Phantom Tow Truck
NC, USA
January 2001
Police work in a small rural town on the "graveyard" shift normally means checking around businesses for burglars and answering an occasional prowler call. Occasionally I come across a stranded motorist needing assistance.
February the 14th, Valentine's Day, 1986 started out no different than any other 11pm to 7am shift. It was a cold, cloudy night and the weatherman was calling for a winter storm. I made my usual business checks and by 2am the snow had arrived in a big way. I decided I had better check a stretch of interstate that parallels the city limits so I drove on through the snow looking for stranded motorists. Sure enough about a half a mile from the exit I spotted emergency flashers on a car on the shoulder of the Northbound lane. The snow had just started so I hit my blue lights and crossed the median strip. As I pulled up behind the stranded car with Ohio license plates I could see steam coming from underneath the hood which was open about two inches. "A blown radiator hose on a night as cold as tonight" I said to myself." The irony of the situation had not yet begun to dawn on me.
I walked up and the driver said that he and his wife were on a trip and headed back to Cleveland when the car overheated. He said that a tow truck had stopped by and the mechanic quickly diagnosed the problem as a blown radiator hose. The mechanic had told him that he could fix it right there on the shoulder of the road without towing it in, thus saving him a bill for towing. The mechanic had left to go back to his garage to retrieve the hose and would return shortly. I told the driver I would wait with them until the tow truck came back. I went back to my patrol car and radioed dispatch of my location and that I would be tied up a few minutes. A few minutes turned into nearly an hour.

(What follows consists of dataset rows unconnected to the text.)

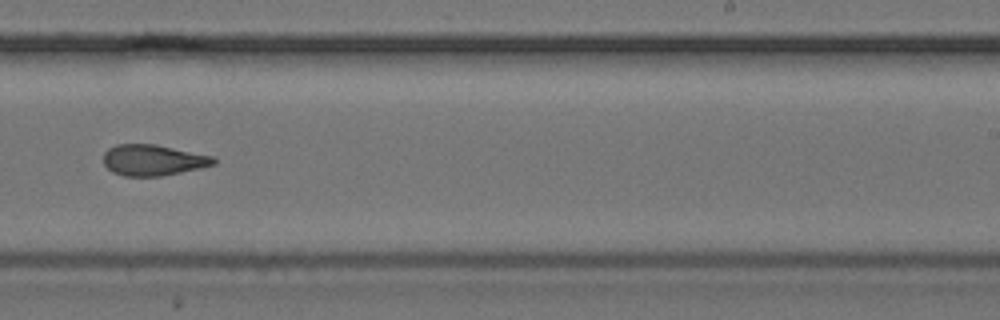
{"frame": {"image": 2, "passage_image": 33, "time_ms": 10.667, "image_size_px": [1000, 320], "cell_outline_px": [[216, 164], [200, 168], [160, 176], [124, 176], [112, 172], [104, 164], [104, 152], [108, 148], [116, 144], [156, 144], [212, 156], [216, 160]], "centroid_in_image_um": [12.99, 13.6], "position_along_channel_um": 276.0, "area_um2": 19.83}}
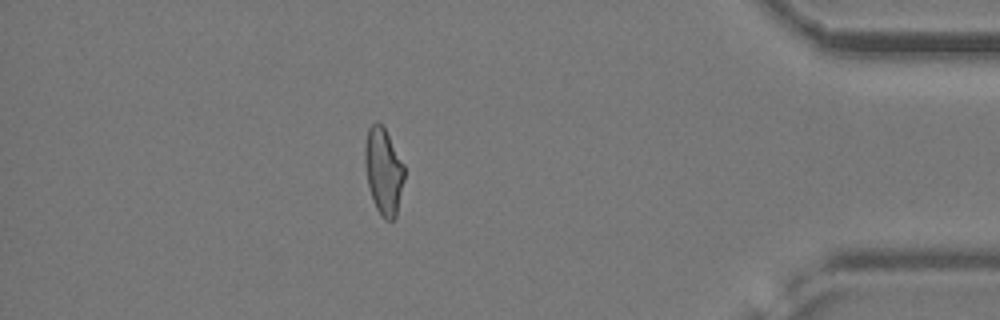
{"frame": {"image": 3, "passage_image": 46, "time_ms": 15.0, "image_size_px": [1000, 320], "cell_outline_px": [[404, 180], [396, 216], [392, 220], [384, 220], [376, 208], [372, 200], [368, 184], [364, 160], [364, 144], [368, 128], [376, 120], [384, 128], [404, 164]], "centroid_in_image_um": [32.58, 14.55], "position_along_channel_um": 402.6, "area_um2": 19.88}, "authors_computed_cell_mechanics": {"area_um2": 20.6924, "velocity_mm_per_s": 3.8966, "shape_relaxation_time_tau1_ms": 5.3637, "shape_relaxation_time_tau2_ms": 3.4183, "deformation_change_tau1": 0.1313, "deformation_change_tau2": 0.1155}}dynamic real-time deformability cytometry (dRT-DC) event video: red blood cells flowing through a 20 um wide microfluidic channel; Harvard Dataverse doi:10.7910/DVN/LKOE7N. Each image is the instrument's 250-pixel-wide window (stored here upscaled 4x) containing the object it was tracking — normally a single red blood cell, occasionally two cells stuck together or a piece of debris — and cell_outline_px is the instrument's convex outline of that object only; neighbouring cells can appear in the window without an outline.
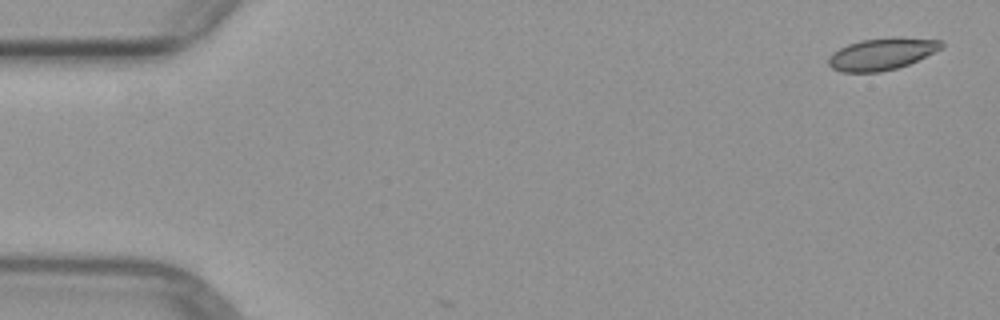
{"species": "common noctule bat (a hibernating species)", "species_latin": "Nyctalus noctula", "temperature_condition": "warm", "stored_images_in_passage": 7, "segment_of_instrument_passage": [1, 3], "camera_frame_rate_fps": 3000, "um_per_image_px": 0.085, "animal": {"sex": "female", "body_mass_g": 29.2, "forearm_length_mm": 56.3}, "frame": {"image": 1, "passage_image": 1, "time_ms": 0.0, "image_size_px": [1000, 320], "cell_outline_px": [[944, 48], [908, 64], [896, 68], [880, 72], [844, 72], [832, 68], [828, 64], [828, 56], [832, 52], [848, 44], [860, 40], [900, 36], [940, 40], [944, 44]], "centroid_in_image_um": [74.97, 4.57], "position_along_channel_um": 10.0, "area_um2": 21.15}}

I walked back up to the stranded car and asked him which two truck was supposed to be coming and that I would have dispatch call the garage and rush him up. The man said "Joe's 24 Hour Service." He said he didn't ask the mechanic his name but it did say "Joe" on his shirt. "Ok," I said and walked back towards my patrol car. As I walked back to my car it hit me like a brick in the back of the head. I turned and nearly ran back to the stranded car. The man rolled down his window and I was sure he could see the look of terror on my face. "What tow service did you say?"..."Joe's 24 Hour Service, it said so on the side of his truck" the man confirmed. "That service is unavailable" I said and I told him I would call another.
A while later the second tow truck arrived and had the motorist fixed and on his way in no time. As the mechanic with the second truck was securing his tools I told him what had happened. "There's no way" he said. We both got that same look of terror that I had displayed before.

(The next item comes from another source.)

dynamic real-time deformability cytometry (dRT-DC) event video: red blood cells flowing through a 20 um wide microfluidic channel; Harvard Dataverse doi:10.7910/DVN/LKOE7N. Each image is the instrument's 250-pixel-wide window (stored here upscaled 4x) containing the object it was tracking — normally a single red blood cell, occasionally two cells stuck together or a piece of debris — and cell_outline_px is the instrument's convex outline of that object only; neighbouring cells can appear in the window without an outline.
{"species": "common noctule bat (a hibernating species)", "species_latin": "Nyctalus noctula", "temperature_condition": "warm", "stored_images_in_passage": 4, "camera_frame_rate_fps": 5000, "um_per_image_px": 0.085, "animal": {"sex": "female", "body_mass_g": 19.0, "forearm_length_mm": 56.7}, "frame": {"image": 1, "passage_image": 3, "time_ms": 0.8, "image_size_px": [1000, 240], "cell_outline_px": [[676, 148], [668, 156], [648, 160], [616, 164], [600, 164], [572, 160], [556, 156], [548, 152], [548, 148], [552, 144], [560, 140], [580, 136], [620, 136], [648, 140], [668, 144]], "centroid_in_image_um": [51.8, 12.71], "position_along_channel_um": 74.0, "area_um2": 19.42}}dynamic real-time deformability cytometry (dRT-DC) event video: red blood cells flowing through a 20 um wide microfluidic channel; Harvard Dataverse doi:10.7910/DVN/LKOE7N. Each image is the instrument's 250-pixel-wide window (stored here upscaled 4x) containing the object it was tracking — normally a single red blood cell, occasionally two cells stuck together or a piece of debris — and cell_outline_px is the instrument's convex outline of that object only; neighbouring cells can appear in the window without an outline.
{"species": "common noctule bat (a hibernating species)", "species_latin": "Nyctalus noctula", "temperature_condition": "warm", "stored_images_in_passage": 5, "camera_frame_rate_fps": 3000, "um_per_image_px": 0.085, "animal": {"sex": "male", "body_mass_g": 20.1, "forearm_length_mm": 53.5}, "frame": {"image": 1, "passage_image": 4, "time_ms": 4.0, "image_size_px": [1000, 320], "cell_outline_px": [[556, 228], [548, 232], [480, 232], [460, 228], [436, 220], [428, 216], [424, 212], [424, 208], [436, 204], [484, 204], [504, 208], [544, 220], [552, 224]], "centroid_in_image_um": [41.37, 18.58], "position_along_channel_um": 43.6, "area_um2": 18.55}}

You see about four years before Joe Brewer had run a twenty- four hour tow service out of his garage. One night he was found murdered in the garage. A couple of teenagers had tried to rob him late at night and he refused to give up his money and was hit over the head with a wrench. When the investigation was published the next day in the newspaper a local couple came forward stating that Joe had stopped to help them and had left to go back to his garage and never returned.
I feel a little safer now working the graveyard shift knowing old Joe is out there with me patrolling the interstate.